Money Market Funds Still a Risk: SEC’s Schapiro
Although changes to money market funds since 2010 have made them more transparent and stable, SEC Chairman Mary Schapiro told CNBC that there are structural weaknesses still to be addressed.
Actions taken in 2010, Schapiro told “Power Lunch,” bolstered the resiliency of money market funds and are helping them to weather the European sovereign debt crisis. “They’re more liquid, they’re more capable of meeting redemptions, there’s more transparency about money market fund holdings, and they stress-test their portfolios,” Schapiro said.
There’s still more work to be done. Schapiro said the 2010 changes have not addressed whether money market funds could still “break the buck” following a sudden and significant credit event or whether there’s a potential for a subsequent run. During the 2008 crisis, the Reserve Primary Fund famously broke the buck with net asset value falling below $1.
Schapiro has put forward two proposals to increase stability — either switch to calculating a floating net asset value or restrict redemptions. Since money market funds are investment products, the assets in their portfolio do not always have a stable $1 net asset value (NAV), Schapiro said. “While your price as an investor is $1 and when you redeem your shares you get $1 in normal circumstances, the value of the fund may actually be something less than $1,” Schapiro explained. A floating NAV would simply recognize this fact.

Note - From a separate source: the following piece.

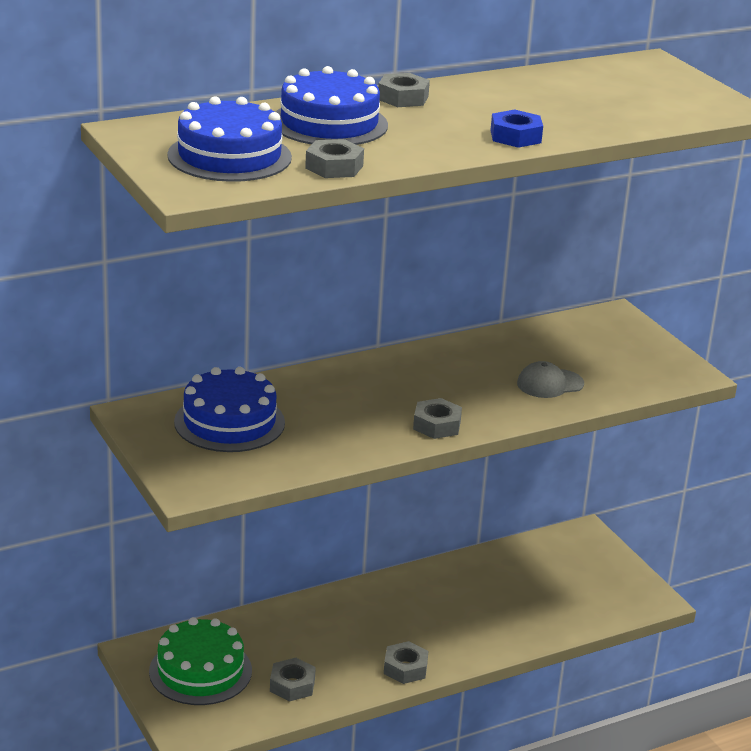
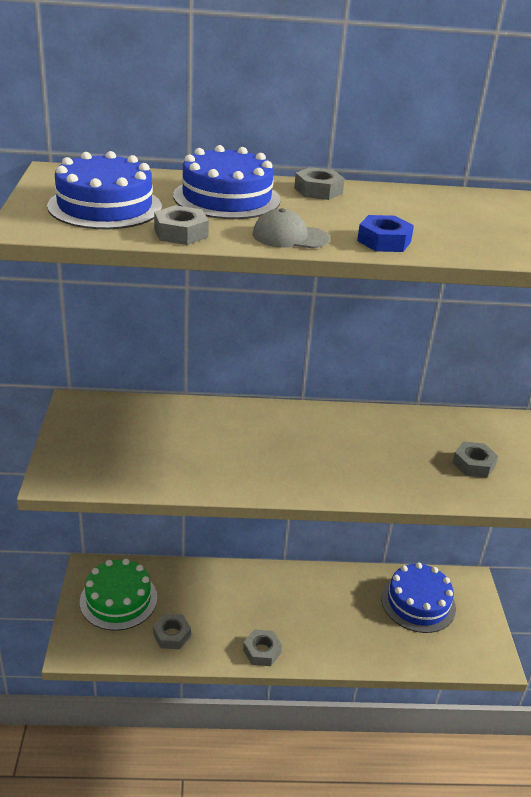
camera: 25 degrees right, 5 degrees up
blue cake [174,367,285,452] -> blue cake moved to [381,562,456,633]
grey nut [413,398,462,439] -> grey nut moved to [452,441,498,478]
grey cap [517,361,584,398] -> grey cap moved to [253,208,329,249]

That may not be palatable some investors like state and local governments that value having a stable product for cash management. The alternative is a capital buffer that would absorb the day-to-day fluctuations in money market fund assets coupled with some restrictions on redemptions, Schapiro said. This proposal would mean that earlier redeeming shareholders like fast-moving institutional investors would share in the losses with retail and other investors.